Blibli Mau Nyusul IPO, Bakal Bernasib Sama dengan Bukalapak?

Blibli Mau Nyusul IPO, Bakal Bernasib Sama dengan Bukalapak?

Danang Sugianto - detikFinance
Selasa, 31 Agu 2021 20:00 WIB
PT Siloam International Hospitals Tbk melakukan pencatatan saham di Bursa Efek Indonesia, Jakarta. Saham perdana PT Siloam International Hospitals Tbk (SILO) dibuka naik di level Rp 9.150 per saham dari harga penawaran umum saham perdana atau Initial Public Offering (IPO) Rp 9.000 per saham.
Foto: Rachman Haryanto
Jakarta -

Para perusahaan teknologi berbasis aplikasi dikabarkan akan menyusul PT Bukalapak.com Tbk (BUKA) untuk melakukan initial public offering (IPO). Selain GoTo, yang terbaru muncul kabar dari Blibli.

Euforia saat Bukalapak IPO begitu besar. Namun euforia itu pula yang membuat saham Bukalapak bergejolak. Setelah sempat menguat di beberapa hari awal, saham BUKA terus turun bahkan hingga ke level di bawah harga IPO dan sekarang kembali normal.

Lalu apakah perusahaan sejenis yang akan melakukan IPO akan bernasib sama?

SCROLL TO CONTINUE WITH CONTENT

Analis Kiwoom Sekuritas Indonesia, Sukarno Alatas menilai, kejadian yang dialami saham BUKA bisa saja terulang di saham-saham para perusahaan teknologi yang mau IPO itu. Sebab dia melihat penurunan saham BUKA sebagian besar akibat keluarnya investor asing. Sehingga banyak yang menduga IPO Bukalapak hanyalah exit strategy dari investor eksisting.

"Iya asing trus jual sebagai bagian dari exit strategy dalam memanfaatkan minat investor ritel," ucapnya kepada detikcom, Selasa (31/8/2021).

ADVERTISEMENT

Menurutnya jika ada perusahaan yang sejenis mau IPO, kemungkinan hal yang sama terjadi cukup besar. Itu bisa terjadi jika pemegang sahamnya menilai sudah waktunya keluar dan peluang untuk tumbuh dinilai cukup kecil.

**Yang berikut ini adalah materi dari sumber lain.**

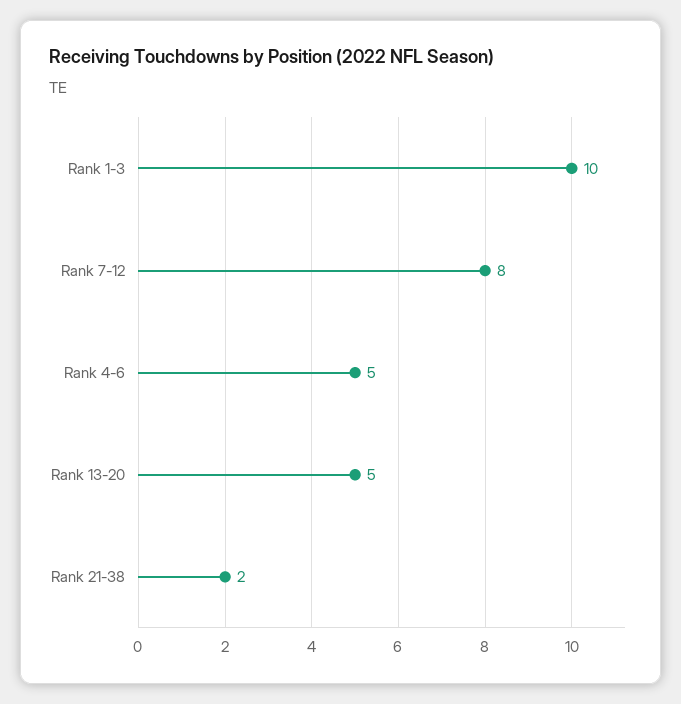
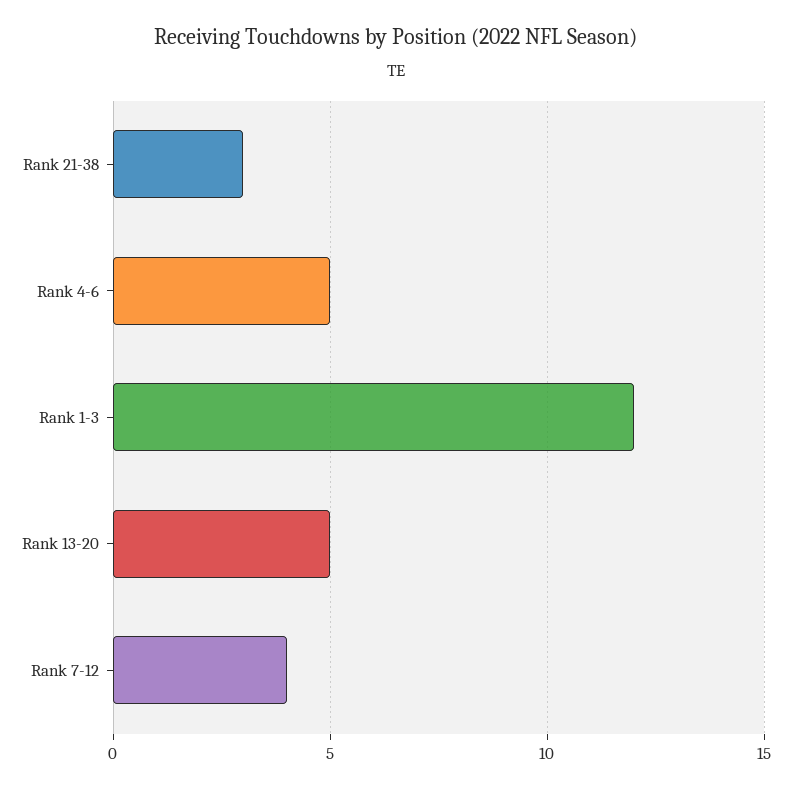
Rank 1-3: 10 -> 12
Rank 7-12: 8 -> 4
Rank 21-38: 2 -> 3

Seperti diketahui saham Blibli sendiri dimiliki oleh GDP Venture, sebuah perusahaan modal ventura punyanya Djarum Group. Meski bukan pihak asing, namun menurutnya bisa saja pemilik saham eksisting hendak keluar atau malah sebaliknya menambah kepemilikan jika valuasinya murah.

"Ada banyak kemungkinan yang akan terjadi. Bisa jadi asing mengambil kesempatan exit strategy atau asing bisa tambah jika penilaiannya calon emiten ini valuasinya murah dan dinilai memiliki prospek," terangnya.

Namun yang pasti menurut Sukarno, dengan jumlah emisi yang besar seperti yang ada di Bukalapak, akan dibutuhkan modal yang besar pula untuk menjaga kenaikan harga sahamnya di pasar nanti.

"Ditambah lagi banyak kepentingan atau banyak perbedaan pandangan terkait kapan waktu jual dan beli jadi sangat sulit untuk kita memperkirakan ke depannya," ucapnya.

Sementara SVP Research Kanaka Hita Solvera Janson Nasrial lebih melihat dari prospek e-commerce di Indonesia yang masih sangat besar. Mengingat size digital ekonomi Indonesia pada 2025 disebut-sebut bisa tumbuh ke US$ 150 miliar dan transaksi digital tumbuh ke US$ 1,2 triliun untuk wilayah ASEAN.

"Namun itu semua tergantung kepada ekosistem dari perusahaan e-commerce tersebut. GoTo, Bukalapak, Blibli yang sangat luar biasa ekosistemnya dan menghasilkan multiplier ekonomi efek toward Indonesia economy," ucapnya.

Memang perusahaan teknologi seperti itu masih identik dengan bakar uang. Namun jika mereka memiliki amunisi hal itu tetap bisa dilakukan hingga mereka bisa mencapai titik impasnya.

"Merger Tokopedia dan Gojek nilainya juga luar biasa, US$ 18 miliar. IPO BUKA juga US$ 1,5 miliar. Dari total kedua transaksi tersebut dan itu jelas-jelas dibelakangnya investor asing kok. So prospek IPO perusahaan berbasis teknologi akan semakin ramai ke depan. Apalagi likuiditas juga masih melimpah ruah," tutupnya.